Un anglais distingué, Sir Thomas Moore, modèle du gentleman, débarque dans l'Ouest suite à la mort de son père. Il y rencontre trois voleurs de grands chemins plutôt minables ami de son défunt père, qui ont la lourde tâche de veiller sur lui et de lui enseigner les us et coutumes du Far West. Bien évidemment, Thomas Moore va éprouver quelques difficultés à s'adapter aux mœurs locales, préférant l'entomologie, la poésie, le sport et le vélo aux chevauchées viriles en compagnie de cow-boys imbibés de mauvais whisky.
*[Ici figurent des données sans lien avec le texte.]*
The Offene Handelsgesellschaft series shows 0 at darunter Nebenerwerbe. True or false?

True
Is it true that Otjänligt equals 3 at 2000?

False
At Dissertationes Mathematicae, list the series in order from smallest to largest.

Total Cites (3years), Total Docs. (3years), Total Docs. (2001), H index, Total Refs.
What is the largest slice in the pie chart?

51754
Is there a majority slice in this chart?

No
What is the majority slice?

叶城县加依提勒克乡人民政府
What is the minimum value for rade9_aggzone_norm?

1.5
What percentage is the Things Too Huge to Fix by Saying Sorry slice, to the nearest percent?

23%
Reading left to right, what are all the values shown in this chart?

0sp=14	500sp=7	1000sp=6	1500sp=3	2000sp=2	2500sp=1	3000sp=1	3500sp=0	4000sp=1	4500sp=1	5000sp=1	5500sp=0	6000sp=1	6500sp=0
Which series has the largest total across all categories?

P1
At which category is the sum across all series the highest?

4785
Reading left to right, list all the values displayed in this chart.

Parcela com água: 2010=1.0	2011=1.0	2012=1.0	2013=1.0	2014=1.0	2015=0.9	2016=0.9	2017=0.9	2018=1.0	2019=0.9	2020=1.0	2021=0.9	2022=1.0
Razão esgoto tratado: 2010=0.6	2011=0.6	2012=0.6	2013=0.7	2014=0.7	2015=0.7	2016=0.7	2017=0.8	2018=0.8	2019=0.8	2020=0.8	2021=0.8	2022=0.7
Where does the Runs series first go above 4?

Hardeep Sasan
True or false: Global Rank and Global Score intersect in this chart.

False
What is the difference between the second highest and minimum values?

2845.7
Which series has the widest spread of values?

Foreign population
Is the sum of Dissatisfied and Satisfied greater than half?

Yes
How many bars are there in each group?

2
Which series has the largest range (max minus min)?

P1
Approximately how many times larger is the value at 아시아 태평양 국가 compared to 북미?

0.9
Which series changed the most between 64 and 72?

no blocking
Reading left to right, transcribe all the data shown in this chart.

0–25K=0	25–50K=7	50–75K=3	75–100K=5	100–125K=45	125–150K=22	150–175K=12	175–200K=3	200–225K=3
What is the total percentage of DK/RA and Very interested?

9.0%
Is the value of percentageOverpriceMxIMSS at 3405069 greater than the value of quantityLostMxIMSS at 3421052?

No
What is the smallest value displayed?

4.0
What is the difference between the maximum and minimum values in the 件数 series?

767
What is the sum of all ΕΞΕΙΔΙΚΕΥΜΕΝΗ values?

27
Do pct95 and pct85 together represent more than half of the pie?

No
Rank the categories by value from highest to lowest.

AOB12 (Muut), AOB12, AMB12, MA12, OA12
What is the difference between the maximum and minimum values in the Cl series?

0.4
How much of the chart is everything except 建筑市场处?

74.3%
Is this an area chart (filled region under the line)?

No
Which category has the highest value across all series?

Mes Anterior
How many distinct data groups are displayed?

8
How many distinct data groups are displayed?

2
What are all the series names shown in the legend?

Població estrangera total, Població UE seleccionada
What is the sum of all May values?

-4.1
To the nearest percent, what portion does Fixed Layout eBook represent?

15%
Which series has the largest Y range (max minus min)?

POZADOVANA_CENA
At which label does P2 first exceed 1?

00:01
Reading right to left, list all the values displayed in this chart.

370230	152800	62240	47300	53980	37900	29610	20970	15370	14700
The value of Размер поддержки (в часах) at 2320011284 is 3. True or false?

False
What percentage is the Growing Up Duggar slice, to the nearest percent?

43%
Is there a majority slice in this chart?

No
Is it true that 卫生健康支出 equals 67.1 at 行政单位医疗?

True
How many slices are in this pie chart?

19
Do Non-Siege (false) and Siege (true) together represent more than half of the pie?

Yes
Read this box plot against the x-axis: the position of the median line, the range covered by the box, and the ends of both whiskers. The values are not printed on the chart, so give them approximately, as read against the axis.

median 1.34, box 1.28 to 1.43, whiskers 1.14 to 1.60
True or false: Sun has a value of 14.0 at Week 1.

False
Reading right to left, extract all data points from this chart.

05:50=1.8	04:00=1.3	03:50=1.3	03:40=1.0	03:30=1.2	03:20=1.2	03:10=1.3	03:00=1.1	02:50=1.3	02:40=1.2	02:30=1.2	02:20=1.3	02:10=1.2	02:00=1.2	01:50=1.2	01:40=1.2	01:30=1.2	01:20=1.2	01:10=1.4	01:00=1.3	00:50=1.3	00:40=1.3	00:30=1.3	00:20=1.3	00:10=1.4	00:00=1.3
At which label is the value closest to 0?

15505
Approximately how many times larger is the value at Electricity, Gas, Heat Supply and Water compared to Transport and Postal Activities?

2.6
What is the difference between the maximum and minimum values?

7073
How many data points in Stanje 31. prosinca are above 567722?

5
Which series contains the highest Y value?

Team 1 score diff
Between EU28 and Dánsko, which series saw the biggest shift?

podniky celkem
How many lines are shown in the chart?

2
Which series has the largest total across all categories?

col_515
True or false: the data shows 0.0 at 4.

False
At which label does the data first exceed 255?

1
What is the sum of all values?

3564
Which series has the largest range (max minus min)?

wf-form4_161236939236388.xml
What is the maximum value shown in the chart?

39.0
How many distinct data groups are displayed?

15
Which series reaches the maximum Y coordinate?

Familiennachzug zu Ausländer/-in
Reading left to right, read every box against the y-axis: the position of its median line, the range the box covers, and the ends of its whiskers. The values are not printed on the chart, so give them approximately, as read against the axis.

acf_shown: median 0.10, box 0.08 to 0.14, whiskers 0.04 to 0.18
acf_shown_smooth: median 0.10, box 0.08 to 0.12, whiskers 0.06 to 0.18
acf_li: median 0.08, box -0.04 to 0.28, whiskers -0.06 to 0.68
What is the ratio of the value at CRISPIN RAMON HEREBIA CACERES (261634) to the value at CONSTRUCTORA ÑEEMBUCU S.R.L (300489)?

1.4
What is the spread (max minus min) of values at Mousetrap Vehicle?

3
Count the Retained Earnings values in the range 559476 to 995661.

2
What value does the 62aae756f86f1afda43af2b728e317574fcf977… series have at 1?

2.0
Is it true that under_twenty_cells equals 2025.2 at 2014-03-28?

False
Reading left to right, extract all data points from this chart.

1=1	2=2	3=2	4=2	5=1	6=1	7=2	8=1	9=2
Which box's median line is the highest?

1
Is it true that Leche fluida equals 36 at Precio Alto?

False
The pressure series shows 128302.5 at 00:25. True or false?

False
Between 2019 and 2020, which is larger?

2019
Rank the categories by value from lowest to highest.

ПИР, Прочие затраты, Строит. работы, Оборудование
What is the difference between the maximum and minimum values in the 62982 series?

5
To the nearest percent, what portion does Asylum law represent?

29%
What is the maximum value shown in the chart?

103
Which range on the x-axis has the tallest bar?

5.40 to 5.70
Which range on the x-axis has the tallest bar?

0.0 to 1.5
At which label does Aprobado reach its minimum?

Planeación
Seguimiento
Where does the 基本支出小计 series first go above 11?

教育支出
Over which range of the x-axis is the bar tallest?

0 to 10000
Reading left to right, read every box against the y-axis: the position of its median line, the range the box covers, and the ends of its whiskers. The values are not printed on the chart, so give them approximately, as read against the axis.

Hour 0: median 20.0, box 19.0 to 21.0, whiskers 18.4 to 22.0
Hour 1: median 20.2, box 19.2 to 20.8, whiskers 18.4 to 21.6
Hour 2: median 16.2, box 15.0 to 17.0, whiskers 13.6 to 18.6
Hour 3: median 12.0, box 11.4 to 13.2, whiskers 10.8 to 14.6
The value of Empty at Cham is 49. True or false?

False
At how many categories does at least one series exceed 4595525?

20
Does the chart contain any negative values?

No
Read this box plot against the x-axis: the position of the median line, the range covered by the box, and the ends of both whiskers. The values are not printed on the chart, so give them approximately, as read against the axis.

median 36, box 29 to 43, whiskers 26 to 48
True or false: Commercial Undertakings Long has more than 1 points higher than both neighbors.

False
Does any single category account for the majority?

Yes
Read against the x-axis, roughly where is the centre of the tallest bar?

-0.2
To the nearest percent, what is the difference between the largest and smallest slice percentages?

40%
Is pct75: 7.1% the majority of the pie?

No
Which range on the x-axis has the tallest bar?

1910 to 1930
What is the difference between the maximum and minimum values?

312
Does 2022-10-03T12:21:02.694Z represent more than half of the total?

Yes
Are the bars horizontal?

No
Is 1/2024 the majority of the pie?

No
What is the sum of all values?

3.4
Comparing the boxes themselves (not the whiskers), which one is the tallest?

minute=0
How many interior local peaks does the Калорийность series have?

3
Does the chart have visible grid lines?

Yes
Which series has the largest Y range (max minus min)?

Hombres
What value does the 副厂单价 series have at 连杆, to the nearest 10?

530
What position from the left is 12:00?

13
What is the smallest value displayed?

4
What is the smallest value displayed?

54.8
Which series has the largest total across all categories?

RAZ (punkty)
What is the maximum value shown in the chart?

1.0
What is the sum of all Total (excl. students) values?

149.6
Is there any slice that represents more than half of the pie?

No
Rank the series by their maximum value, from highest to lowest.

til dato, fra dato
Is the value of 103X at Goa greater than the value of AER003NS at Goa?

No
Sa romance avec la fille d'un riche propriétaire terrien convoitée par un petit caïd local va l'obliger à apprendre l'art du combat de saloon et le maniement du six coups.



A propos du film


Il y a donc bien un vrai cinéaste derrière ce Enzo Barboni (qui signe ici sous le nom de E.B. Clucher), dont le seul fait d'arme était le premier d'une longue série des Trinita, immense succès au box-office mais échec et critique féroce. Passerelle entre un western américain plus sérieux (tourné en Yougoslavie, le film s'éloigne visuellement des westerns - italiens ou autres - tournés en Espagne) et la parodie à la Trinita,  El Magnifico est surtout un récit doublement initiatique : celui d'un jeune "homme de l'est" (Man from the East, titre original qui a ici bien plus de sens) débarqué au beau milieu de l'ouest américain avec son vélo, son microscope et ses bonne manières britanniques, qui doit pour l'amour d'une femme apprendre à devenir un véritable Trinita ; celui des trois bandits qui le prennent sous leur aile, trois personnages déracinés qui fuient perpétuellement le progrès, poussés vers l'Ouest sauvage (le progrès étant ici représenté par Terence Hill et ses manières européennes, mais aussi la sirène du train qu'on entend régulièrement au loin - train par lequel arrive d'ailleurs l'acteur au début du film). De belles idées, le film en regorge et les assène sur un ton doux et parfois un rien amer très éloigné des autres films de Barboni, qu'une jolie bande originale vient prolonger. Une vraie réussite, pour un film qui, logiquement, n'a guère brillé au box-office.